### Your instructions
Copy, exactly and without additions, every line in the records below from the one holding "[333,548,555,564] 075586131038-8500 ->" through the one holding "[714,714,802,728] [688,737,828,752] [710,767,806,781]", both ends included.

Dataset excerpts
:::
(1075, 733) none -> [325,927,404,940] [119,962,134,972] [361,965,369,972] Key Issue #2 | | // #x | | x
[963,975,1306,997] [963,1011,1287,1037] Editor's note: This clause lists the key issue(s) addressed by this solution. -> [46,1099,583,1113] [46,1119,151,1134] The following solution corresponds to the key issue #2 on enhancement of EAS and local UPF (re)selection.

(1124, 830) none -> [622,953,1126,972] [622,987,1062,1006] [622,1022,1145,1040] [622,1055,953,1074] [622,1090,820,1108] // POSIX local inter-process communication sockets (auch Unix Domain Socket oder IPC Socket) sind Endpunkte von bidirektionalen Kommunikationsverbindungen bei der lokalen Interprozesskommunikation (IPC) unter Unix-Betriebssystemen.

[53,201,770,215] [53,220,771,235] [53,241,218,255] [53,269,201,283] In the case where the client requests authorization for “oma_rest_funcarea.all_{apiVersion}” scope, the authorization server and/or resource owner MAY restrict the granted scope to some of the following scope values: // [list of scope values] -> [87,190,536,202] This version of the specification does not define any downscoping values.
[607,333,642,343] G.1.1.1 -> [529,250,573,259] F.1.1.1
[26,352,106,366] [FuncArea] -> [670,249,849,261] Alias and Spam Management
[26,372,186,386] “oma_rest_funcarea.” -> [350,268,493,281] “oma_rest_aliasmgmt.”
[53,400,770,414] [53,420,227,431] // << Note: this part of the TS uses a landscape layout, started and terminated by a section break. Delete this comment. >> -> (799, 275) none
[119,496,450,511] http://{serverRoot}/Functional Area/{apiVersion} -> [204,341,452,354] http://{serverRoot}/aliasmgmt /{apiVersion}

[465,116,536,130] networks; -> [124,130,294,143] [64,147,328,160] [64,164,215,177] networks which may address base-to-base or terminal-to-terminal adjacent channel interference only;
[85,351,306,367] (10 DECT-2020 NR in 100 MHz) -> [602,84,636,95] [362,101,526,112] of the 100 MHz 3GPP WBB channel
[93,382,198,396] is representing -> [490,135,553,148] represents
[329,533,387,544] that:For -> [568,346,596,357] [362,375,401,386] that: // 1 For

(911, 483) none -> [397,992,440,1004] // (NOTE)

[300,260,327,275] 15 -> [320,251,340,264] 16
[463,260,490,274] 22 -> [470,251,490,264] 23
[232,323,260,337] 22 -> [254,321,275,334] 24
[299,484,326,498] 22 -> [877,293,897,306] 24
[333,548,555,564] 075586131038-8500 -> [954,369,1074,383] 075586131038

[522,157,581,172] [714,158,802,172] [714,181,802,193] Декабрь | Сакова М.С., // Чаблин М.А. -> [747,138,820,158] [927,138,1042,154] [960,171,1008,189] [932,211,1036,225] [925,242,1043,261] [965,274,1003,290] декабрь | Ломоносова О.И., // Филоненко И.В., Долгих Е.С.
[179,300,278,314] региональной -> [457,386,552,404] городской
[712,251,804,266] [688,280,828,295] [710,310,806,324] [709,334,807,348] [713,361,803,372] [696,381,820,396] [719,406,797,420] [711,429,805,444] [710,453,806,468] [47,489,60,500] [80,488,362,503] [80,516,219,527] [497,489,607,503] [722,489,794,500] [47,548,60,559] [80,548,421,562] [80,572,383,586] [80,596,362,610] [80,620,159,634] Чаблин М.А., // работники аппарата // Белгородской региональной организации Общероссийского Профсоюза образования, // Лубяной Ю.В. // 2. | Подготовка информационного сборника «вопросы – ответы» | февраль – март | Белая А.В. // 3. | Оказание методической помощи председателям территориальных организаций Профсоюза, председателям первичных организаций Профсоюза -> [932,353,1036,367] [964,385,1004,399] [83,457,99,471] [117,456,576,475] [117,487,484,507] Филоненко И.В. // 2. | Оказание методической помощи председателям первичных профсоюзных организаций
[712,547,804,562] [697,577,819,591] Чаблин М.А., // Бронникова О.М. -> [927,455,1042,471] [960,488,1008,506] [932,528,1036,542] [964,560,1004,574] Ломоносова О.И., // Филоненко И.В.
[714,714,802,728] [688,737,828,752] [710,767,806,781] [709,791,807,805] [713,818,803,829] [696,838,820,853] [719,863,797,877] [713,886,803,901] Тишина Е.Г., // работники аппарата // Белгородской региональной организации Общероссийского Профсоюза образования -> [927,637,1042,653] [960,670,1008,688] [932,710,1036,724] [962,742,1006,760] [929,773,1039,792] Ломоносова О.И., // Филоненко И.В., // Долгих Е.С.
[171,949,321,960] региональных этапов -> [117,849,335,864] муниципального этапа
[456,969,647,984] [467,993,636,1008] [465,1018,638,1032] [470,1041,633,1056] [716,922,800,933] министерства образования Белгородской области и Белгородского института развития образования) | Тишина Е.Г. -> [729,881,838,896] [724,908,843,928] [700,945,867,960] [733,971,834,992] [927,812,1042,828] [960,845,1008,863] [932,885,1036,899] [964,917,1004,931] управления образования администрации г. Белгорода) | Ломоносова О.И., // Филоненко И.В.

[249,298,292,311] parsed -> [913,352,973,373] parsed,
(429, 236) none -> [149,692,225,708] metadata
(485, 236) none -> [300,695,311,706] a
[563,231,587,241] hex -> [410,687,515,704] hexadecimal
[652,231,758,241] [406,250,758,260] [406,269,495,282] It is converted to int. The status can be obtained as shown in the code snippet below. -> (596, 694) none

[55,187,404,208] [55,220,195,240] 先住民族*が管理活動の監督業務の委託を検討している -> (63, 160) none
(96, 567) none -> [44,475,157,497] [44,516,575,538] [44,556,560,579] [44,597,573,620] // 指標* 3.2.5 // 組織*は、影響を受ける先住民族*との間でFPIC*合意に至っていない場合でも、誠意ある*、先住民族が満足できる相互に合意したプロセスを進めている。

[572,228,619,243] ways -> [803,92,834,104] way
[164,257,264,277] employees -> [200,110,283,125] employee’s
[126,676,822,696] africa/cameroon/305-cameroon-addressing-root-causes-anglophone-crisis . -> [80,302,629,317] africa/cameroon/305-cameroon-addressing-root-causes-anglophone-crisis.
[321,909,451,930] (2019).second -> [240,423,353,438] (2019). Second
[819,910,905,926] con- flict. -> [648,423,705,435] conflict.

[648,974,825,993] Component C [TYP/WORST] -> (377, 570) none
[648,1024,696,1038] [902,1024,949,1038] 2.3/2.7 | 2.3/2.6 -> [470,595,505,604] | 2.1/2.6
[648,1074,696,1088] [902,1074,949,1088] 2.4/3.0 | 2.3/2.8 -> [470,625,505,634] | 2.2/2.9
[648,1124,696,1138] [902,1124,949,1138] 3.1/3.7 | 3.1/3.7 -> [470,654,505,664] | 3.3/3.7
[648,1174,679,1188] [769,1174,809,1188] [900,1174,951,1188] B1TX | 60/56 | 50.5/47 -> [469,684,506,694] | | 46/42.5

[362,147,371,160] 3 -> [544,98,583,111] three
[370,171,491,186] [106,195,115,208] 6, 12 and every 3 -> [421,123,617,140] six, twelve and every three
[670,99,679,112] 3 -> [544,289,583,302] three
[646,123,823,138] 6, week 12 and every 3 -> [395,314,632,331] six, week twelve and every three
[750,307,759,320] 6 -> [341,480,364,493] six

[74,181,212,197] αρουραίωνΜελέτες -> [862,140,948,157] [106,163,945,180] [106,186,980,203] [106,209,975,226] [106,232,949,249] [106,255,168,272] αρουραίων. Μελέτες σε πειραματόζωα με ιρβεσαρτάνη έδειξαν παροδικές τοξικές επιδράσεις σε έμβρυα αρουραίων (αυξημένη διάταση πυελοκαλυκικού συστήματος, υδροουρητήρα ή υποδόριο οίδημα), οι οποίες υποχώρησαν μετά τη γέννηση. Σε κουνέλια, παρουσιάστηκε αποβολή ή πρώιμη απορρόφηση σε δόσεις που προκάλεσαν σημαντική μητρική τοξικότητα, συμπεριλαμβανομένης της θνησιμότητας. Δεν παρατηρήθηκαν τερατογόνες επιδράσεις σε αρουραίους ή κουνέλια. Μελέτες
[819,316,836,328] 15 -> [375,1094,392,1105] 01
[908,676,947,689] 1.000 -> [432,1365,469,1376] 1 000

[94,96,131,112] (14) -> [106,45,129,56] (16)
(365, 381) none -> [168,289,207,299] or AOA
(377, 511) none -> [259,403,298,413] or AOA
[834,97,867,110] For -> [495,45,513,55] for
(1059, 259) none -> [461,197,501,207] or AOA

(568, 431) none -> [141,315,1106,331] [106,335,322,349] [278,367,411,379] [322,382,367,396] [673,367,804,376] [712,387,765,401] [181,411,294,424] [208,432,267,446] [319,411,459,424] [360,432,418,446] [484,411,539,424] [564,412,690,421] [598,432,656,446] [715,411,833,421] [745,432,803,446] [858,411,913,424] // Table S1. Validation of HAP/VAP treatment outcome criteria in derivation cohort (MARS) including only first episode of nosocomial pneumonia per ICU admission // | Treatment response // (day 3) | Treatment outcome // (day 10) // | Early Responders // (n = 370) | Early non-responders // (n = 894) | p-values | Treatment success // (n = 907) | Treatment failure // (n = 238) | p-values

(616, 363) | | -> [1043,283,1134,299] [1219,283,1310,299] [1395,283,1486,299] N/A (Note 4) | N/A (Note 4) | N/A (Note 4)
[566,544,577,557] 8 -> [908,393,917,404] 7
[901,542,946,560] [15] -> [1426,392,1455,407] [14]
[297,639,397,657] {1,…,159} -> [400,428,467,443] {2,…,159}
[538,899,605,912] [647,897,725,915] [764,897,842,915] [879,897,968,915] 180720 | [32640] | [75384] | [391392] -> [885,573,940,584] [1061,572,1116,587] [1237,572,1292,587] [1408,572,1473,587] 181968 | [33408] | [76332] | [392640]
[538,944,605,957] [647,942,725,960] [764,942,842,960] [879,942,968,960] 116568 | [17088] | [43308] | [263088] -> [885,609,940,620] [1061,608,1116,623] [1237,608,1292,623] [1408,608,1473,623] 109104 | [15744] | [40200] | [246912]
:::
### Task result
[333,548,555,564] 075586131038-8500 -> [954,369,1074,383] 075586131038

[522,157,581,172] [714,158,802,172] [714,181,802,193] Декабрь | Сакова М.С., // Чаблин М.А. -> [747,138,820,158] [927,138,1042,154] [960,171,1008,189] [932,211,1036,225] [925,242,1043,261] [965,274,1003,290] декабрь | Ломоносова О.И., // Филоненко И.В., Долгих Е.С.
[179,300,278,314] региональной -> [457,386,552,404] городской
[712,251,804,266] [688,280,828,295] [710,310,806,324] [709,334,807,348] [713,361,803,372] [696,381,820,396] [719,406,797,420] [711,429,805,444] [710,453,806,468] [47,489,60,500] [80,488,362,503] [80,516,219,527] [497,489,607,503] [722,489,794,500] [47,548,60,559] [80,548,421,562] [80,572,383,586] [80,596,362,610] [80,620,159,634] Чаблин М.А., // работники аппарата // Белгородской региональной организации Общероссийского Профсоюза образования, // Лубяной Ю.В. // 2. | Подготовка информационного сборника «вопросы – ответы» | февраль – март | Белая А.В. // 3. | Оказание методической помощи председателям территориальных организаций Профсоюза, председателям первичных организаций Профсоюза -> [932,353,1036,367] [964,385,1004,399] [83,457,99,471] [117,456,576,475] [117,487,484,507] Филоненко И.В. // 2. | Оказание методической помощи председателям первичных профсоюзных организаций
[712,547,804,562] [697,577,819,591] Чаблин М.А., // Бронникова О.М. -> [927,455,1042,471] [960,488,1008,506] [932,528,1036,542] [964,560,1004,574] Ломоносова О.И., // Филоненко И.В.
[714,714,802,728] [688,737,828,752] [710,767,806,781] [709,791,807,805] [713,818,803,829] [696,838,820,853] [719,863,797,877] [713,886,803,901] Тишина Е.Г., // работники аппарата // Белгородской региональной организации Общероссийского Профсоюза образования -> [927,637,1042,653] [960,670,1008,688] [932,710,1036,724] [962,742,1006,760] [929,773,1039,792] Ломоносова О.И., // Филоненко И.В., // Долгих Е.С.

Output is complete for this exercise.